WWF’s Arctic Community Wildlife Grants support communities and help species

Dana Okitun, son of Marvin Okitun, looks ahead from bow of boat on Yukon River

Indigenous hunters from the Yukon-Kuskokwim Delta in Southwest Alaska have long known that beluga whales often migrate upstream in search of food. But finding them is a different story.

“When you go out, you don't see the whale. You just see the ripples. You train your eyes to see that,” says John Unok, hunter and Yup’ik culture teacher in Kotlik, Alaska. “When I bring people out to sea, they're like ‘there's nothing there.’ We look for a ripple, a different wave, and then we see a different ripple and we're like, ‘oh, look, there's a whale there.’ You've trained yourself to look for those things. We have to pass that down or you lose some of that connection with the earth.”

WWF recently worked with Kotlik and Emmonak community members in Alaska to capture underwater audio of beluga whales. Belugas are culturally important and a critical source of food for these communities. This community-initiated research exemplifies co-management in action, marrying Indigenous knowledge and science to achieve better results for people and nature.

“It's a respect thing. People don't realize that when we're Indigenous, we respect everything that we see that feeds us. We're conservationists. We don't kill for pleasure, and we don't kill for sport. It's respect for everything. Respect of yourself, respect of others, and respect of animals and plants.”

John Unok
Yup’ik culture teacher and hunter

The idea of capturing audio was first presented in 2022 at a meeting of the Alaska Beluga Whale Committee—a co-management body comprised of Indigenous hunters, wildlife managers, and scientists that work together to ensure beluga populations remain healthy and that Alaska Native hunters are still able to harvest for subsistence for their families and communities.

At this meeting, scientists presented their work on population estimates for belugas in the Eastern Bering Sea. When they pulled up a map of the areas that were surveyed, a young Alaska Native hunter delegate, Duncan Okitkun, pointed out that the research areas were limited and did not extend into the river, where he knew firsthand that belugas would often gather. He was concerned that the surveys were missing animals in the Yukon Delta.

Because tracking the whales in rivers is often challenging, he offered a solution—using acoustic monitoring devices in the Yukon River to listen for belugas—and local logistical support to make it happen.

“One thing that we're always questioning is science and what scientists see and what we know growing up with our local Indigenous knowledge,” says Marvin Okitkun, father of Duncan Okitkun. “From the science perspective, they come and go all the time, but we're always here, and then they question how we know the population and the health of our species that we harvest for subsistence.”

With a grant from WWF, Alaska Beluga Whale Committee delegates from the villages of Kotlik and Emmonak partnered with Manuel Castellote, an acoustician affiliated with NOAA Fisheries and the University of Washington, to monitor the beluga whale populations.
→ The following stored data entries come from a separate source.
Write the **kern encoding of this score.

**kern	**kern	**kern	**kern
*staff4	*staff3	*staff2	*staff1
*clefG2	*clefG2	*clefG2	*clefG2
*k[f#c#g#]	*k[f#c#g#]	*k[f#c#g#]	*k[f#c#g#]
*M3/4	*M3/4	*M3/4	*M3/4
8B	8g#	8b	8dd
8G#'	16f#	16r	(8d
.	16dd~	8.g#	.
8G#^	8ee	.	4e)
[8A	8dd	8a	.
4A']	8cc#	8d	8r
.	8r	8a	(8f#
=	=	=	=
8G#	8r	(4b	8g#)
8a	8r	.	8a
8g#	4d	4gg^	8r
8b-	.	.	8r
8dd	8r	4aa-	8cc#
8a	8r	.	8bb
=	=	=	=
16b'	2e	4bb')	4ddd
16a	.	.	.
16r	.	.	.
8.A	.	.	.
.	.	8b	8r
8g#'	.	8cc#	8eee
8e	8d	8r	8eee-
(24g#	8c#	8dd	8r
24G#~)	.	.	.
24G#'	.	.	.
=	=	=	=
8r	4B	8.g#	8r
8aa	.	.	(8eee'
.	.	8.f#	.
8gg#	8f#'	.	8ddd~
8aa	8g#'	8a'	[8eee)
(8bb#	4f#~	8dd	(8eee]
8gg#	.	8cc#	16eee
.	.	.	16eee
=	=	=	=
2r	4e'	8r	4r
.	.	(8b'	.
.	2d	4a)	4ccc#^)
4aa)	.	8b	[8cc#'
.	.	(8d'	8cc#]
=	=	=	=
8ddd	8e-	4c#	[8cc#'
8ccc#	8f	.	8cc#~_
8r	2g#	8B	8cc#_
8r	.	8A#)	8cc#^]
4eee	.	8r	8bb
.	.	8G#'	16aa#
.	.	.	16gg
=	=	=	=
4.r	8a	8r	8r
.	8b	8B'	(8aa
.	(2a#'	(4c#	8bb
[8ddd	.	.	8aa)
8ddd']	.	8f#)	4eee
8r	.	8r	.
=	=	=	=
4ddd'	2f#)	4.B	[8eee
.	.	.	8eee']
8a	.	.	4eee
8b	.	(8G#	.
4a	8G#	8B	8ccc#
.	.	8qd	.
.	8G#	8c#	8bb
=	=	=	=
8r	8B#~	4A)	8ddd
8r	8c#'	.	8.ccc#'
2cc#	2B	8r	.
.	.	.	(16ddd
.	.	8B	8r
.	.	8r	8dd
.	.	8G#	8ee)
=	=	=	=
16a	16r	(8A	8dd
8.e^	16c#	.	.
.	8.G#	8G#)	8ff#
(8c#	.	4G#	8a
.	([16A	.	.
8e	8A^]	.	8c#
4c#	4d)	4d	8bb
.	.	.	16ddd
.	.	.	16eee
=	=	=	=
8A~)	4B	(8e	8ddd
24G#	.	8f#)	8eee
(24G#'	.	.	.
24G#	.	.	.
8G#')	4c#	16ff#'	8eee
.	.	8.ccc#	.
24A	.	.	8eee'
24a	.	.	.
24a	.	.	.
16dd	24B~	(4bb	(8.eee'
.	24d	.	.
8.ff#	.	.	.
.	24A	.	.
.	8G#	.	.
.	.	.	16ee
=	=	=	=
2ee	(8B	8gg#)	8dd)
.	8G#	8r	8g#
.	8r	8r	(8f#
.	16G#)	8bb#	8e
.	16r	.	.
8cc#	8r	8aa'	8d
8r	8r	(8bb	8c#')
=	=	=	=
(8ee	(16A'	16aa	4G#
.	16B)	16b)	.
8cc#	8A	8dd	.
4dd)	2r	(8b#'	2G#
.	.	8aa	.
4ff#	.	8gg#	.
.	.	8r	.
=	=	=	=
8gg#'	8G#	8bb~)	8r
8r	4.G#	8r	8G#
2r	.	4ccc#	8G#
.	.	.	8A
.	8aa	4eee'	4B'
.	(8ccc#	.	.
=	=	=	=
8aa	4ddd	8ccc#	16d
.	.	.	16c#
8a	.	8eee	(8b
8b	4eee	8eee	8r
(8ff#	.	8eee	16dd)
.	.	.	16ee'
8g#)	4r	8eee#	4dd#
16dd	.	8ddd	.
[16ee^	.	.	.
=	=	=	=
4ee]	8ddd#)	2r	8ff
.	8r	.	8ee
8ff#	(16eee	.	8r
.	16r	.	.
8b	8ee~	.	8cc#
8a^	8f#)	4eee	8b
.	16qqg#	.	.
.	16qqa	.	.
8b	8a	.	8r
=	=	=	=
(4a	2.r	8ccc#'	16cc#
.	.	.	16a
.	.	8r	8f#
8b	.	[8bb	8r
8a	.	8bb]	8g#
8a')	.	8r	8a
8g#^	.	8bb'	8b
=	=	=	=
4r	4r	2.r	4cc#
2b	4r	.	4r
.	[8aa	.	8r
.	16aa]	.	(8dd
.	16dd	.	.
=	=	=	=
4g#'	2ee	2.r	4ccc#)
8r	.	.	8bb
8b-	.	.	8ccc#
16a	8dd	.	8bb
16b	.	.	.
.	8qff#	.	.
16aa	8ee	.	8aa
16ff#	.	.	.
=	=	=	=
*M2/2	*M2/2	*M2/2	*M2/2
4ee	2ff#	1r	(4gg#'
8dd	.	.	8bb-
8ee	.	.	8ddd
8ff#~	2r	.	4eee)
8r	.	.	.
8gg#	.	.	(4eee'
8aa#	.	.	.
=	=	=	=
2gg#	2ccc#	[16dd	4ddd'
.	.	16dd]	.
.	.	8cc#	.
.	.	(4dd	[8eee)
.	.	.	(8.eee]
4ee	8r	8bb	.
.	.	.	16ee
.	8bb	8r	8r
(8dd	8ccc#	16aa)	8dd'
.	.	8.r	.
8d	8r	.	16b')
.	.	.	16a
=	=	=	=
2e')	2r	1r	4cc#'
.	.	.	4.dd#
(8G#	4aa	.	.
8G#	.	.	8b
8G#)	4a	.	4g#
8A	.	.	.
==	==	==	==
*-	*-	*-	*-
The idea blossomed into a fully-fledged pilot project that offered results within a year. Belugas were detected in the summer and fall, with individuals moving through the delta system.

This co-production demonstrates the power of entwining Indigenous knowledge with Western scientific research and how communities and researchers can design projects that support shared interests.

Arctic Community Wildlife Grants program

Projects like the beluga monitoring in the Yukon River are the kind of community initiatives and projects that get conservation results. These projects support informed management of iconic Arctic marine species and the interconnected cultural heritage of Alaskan communities.

WWF is launching an Arctic Community Wildlife Grants program to ensure that projects like this can get the essential funding they need. The program supports conservation, stewardship, and research initiatives that focus on coastal Arctic ecology, community sustainability, and priority Arctic wildlife, including polar bears, walrus, ice seals, belugas, bowhead whales, and Arctic seabirds in the Bering, Chukchi, and Beaufort Seas and adjacent coastal areas. These grants support Indigenous communities, local wildlife management bodies, and scientific researchers to conduct projects focused on cultural resilience, ensuring food security, and monitoring threats to resources people care about, all to support healthy Arctic marine ecosystems for people and nature.

WWF’s Arctic program works to protect the diversity of Arctic life and ensure that healthy Arctic ecosystems support the cultural, social, and economic needs of the people living there. The Arctic Community Wildlife Grants program furthers this mission and, in the process, protects Alaska’s iconic wildlife, from polar bears and walrus to bowhead whales and Arctic seabirds. The beluga research is one of several projects already supported by the grants. We welcome your proposal! 

“Don't just listen to one side of the story. Listen to our side of the story," says Marvin. "People that live here, people that harvest what we harvest.”